Now what would you say if you were an American and you were in my situation? Would you apologize? Inwardly, mentally, I refused to. I am an individual. I am not my country. I am not responsible for crimes I myself did not commit. Germans and Russians and all kinds of people killed my ancestors and made their lives miserable, but I don’t hold it against the German or the Russian people, because I’m willing to be that everyone who was personally involved in these crimes has been dead for decades. In my life I’ve met Germans and Russians and I’ve never mentioned this unpleasant history to them because I don’t consider it to be important. But this crazy guy did. He told me about it as soon as he learned my nationality—and later I learned he had done the same thing to a different American he had met at the same place several months before!
I didn’t apologize, but I was as polite as could be. I didn’t ask, for instance, something like, well, was your grandmother trying to kill that American? What were the circumstances surrounding her death exactly? I suspect that this man even liked me. He later tried to change the subject to a Korean documentary he had seen concerning the well-known fact that the first Americans came from Europe across Greenland, using the words “great land”, a direct translation fo the Korean 대륙, for continent. I tried to remain civil because you become an ambassador for your country the moment you venture outside its borders—and even as I was wheeling and dealing with him, inwardly all I could think to myself was: I will not apologize. I know that’s exactly what you want, but you’re not going to get it from me.
Comments
Re: The Pattern Of Chabyul!
I'm not sure I understand what your whole post was about. You basically walked up a tomb, and was scolded by a middle-aged Korean man who saw this as disrecpectful (which it obviously is, not matter how long you ramble about it). Was this incident really worth whining about for ~2000 words?
And then some kind of senile old man tells you his grandmother was killed by an American. So what? I'm not seeing any pattern of dicrimination at all here, apart from your part, quite ironically. Oh, and your wife's friends who correct your mispelling of basic Korean words. Have you maybe thought they are simply idiots?
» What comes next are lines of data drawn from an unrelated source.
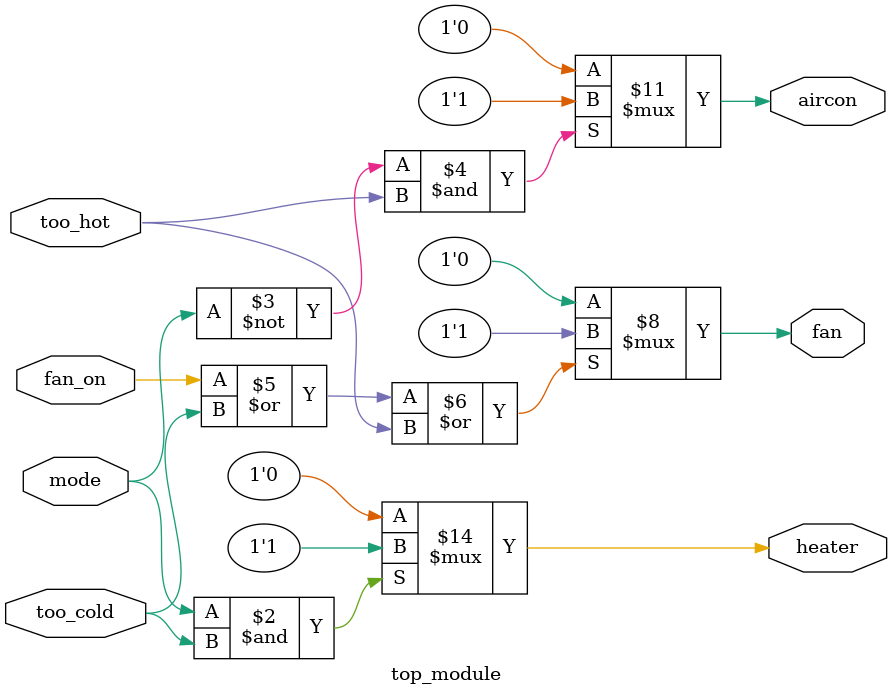
<source format=sv>
module top_module (
    input mode,
    input too_cold,
    input too_hot,
    input fan_on,
    output reg heater,
    output reg aircon,
    output reg fan
);

always @(*) begin
    // Control the heater
    if (mode & too_cold) begin
        heater = 1;
    end else begin
        heater = 0;
    end
    
    // Control the air conditioner
    if (~mode & too_hot) begin
        aircon = 1;
    end else begin
        aircon = 0;
    end

    // Control the fan
    if (fan_on | too_cold | too_hot) begin
        fan = 1;
    end else begin
        fan = 0;
    end
end

endmodule

</source>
Instead of whining about it on the internet, why not ask your wife why she has that kind of friend in the first place?
Every time I read this kind of blog post--busanmike coming to mind here, him being a professional full-time whiner worthy of mention--especially from people who pretend to be really smart, it always makes me feel slightly bittersweet; some kind of a mix of laughter, pity, annoyance, and boredom.
I wish people had interesting stuff to blog about...
Anyway, there are nevertheless some good morals to your story (as many as five, in fact). 1) Show respect to dead people. 2) Learn how to recognize senile and slightly uncommon old-aged men from the vast majority of normal people out there. 3) Learn how to spell Korean. 4) Ask your wife to get new friends. 5) Stop whining.